Bulgaria decides its parliaments on Sundays, and few of those Sundays have echoed longer than this one. On 5 July 2009, a Sunday much like today, Bulgarians elected the 41st National Assembly and, without quite realising it at the time, opened a political era that would run for more than a decade. If you have ever wondered why one particular name surfaces in every political conversation you half-follow in the café, this is the day it started.
What happened on this day
The decisive winner was GERB, a party barely three years old. Founded in 2006 as the personal political vehicle of Boyko Borissov, it took 40% of the vote. The governing Bulgarian Socialist Party managed around 18% and was duly shown the door. The heaviest fall, though, belonged to the National Movement Simeon II, the party of Bulgaria's former tsar turned prime minister: it slipped under the 4% threshold and won nothing at all. From running the country to zero seats inside a decade, which rather sets the tone for how Bulgarian politics treats its former favourites.
Turnout was 60.6%, one of the lowest the country had recorded to that point. And the deeper pattern held: just as at every parliamentary election since the fall of communism, the sitting government was not returned. Bulgarian voters had, quite literally, never yet given a government a second consecutive term.
The 2009 vote was also an experiment in electoral engineering.

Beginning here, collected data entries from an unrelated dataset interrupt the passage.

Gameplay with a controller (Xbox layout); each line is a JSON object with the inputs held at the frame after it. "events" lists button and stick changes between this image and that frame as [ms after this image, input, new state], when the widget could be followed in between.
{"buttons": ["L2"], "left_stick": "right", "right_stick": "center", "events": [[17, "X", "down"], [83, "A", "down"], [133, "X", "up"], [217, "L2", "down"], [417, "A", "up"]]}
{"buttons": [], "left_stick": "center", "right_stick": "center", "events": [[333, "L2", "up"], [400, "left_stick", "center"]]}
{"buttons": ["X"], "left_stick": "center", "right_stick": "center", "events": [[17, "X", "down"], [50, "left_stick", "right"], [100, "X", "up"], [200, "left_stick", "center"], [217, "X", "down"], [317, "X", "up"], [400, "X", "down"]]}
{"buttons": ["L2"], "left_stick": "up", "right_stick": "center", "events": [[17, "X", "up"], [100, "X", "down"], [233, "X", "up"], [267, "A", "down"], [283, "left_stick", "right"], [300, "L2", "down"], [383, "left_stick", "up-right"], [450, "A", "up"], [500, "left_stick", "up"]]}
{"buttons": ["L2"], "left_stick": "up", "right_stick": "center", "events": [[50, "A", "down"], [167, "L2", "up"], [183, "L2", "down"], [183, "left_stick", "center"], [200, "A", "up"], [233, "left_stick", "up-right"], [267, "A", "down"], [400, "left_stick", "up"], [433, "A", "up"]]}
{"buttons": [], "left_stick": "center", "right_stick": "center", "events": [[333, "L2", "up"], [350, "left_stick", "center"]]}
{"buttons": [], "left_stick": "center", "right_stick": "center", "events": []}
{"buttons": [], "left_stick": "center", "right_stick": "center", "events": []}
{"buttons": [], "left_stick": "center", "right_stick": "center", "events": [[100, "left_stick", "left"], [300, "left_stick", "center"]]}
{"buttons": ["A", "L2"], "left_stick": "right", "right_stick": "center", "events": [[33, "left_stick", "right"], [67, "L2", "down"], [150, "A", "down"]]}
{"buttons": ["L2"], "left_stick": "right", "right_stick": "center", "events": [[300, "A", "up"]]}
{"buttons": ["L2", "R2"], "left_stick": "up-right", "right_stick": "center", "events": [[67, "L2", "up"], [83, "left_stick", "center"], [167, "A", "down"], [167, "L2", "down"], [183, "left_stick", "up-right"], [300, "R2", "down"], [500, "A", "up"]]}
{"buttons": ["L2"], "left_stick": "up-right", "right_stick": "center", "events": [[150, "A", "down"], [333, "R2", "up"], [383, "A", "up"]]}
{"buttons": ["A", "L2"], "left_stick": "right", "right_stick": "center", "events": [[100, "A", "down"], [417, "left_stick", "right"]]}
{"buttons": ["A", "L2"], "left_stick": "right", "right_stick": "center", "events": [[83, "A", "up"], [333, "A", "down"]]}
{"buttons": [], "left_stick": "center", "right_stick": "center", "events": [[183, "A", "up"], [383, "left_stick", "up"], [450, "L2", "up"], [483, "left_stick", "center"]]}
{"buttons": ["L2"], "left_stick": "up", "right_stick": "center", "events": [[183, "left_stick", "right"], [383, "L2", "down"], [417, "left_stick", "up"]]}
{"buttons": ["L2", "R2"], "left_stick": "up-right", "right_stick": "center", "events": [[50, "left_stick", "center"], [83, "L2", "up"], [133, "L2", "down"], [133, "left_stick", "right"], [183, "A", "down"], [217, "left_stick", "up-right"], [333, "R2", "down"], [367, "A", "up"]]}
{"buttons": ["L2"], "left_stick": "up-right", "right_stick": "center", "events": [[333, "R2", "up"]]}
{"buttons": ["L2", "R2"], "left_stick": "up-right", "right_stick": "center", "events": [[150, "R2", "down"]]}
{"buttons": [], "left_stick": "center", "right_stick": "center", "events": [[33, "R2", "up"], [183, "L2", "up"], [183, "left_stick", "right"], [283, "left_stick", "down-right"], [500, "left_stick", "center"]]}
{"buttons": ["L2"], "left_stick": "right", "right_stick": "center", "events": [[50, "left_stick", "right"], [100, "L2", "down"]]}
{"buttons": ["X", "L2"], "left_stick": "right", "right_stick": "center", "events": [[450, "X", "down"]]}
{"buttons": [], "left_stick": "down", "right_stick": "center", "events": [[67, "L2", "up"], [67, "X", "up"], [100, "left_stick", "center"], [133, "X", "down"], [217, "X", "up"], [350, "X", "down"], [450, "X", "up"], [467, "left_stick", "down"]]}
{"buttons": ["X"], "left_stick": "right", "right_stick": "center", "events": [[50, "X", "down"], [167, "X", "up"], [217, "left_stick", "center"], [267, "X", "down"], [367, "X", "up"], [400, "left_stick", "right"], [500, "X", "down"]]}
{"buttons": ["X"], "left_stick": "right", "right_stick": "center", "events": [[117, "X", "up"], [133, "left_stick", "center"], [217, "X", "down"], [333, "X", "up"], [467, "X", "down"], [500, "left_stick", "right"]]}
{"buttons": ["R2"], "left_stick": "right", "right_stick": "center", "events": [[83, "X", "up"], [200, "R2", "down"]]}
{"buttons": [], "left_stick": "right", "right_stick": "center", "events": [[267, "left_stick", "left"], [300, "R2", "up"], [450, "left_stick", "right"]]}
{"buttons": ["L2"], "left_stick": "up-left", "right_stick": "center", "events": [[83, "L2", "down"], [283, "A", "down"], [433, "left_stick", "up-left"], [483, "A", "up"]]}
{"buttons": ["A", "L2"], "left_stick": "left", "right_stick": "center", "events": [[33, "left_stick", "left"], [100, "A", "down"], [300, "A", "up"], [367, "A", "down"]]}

For the first time, Bulgaria ran a parallel voting system: 209 of the 240 seats were distributed proportionally, while the remaining 31, one for each constituency in the country, Shumen's included, went to whoever came first past the post locally.
The run-up supplied its own drama. On 3 April 2009, Yane Yanev, leader of the small Order, Law and Justice party, and a group of independent MPs pushed through a change raising the electoral threshold for coalitions from 4% to 8%, a move aimed squarely at rival alliances. Parliament passed it; the Constitutional Court struck it down on 12 May 2009, barely six weeks later. The institutions, in theory and on this occasion in practice, did their job.
Why this matters for British expats
Because the man who won that Sunday is the skeleton key to fifteen years of Bulgarian political talk. Borissov went on to serve as prime minister three times: 2009 to 2013, 2014 to 2017, and 2017 to 2021. Knowing that his era began on 5 July 2009, and that Bulgarian governments simply did not get re-elected, is most of what you need to decode the shrugging fatalism your Bulgarian neighbours bring to election season. It is not apathy so much as pattern recognition.
There is a certain symmetry on offer this year, too. This April, Bulgaria voted again, its eighth parliamentary election in five years, and GERB and its allies took just 39 seats against the 131 won by Progressive Bulgaria. The party that announced itself with 40% on a July Sunday in 2009 now sits a long way from the wheel. Bulgarian politics gives nothing away for long.
You cannot vote in these contests, parliamentary elections are for Bulgarian citizens only, but you certainly live with the results: whoever holds power in Sofia writes the rules on everything from residency permits to how the euro changeover was administered. Worth watching, even from the sidelines.
Sources and further reading
The account of the 2009 vote draws on the Bulgarian Wikipedia entry on the election and its English-language counterpart, with the April 2026 seat totals as confirmed by Bulgaria's election commission and reported at the time.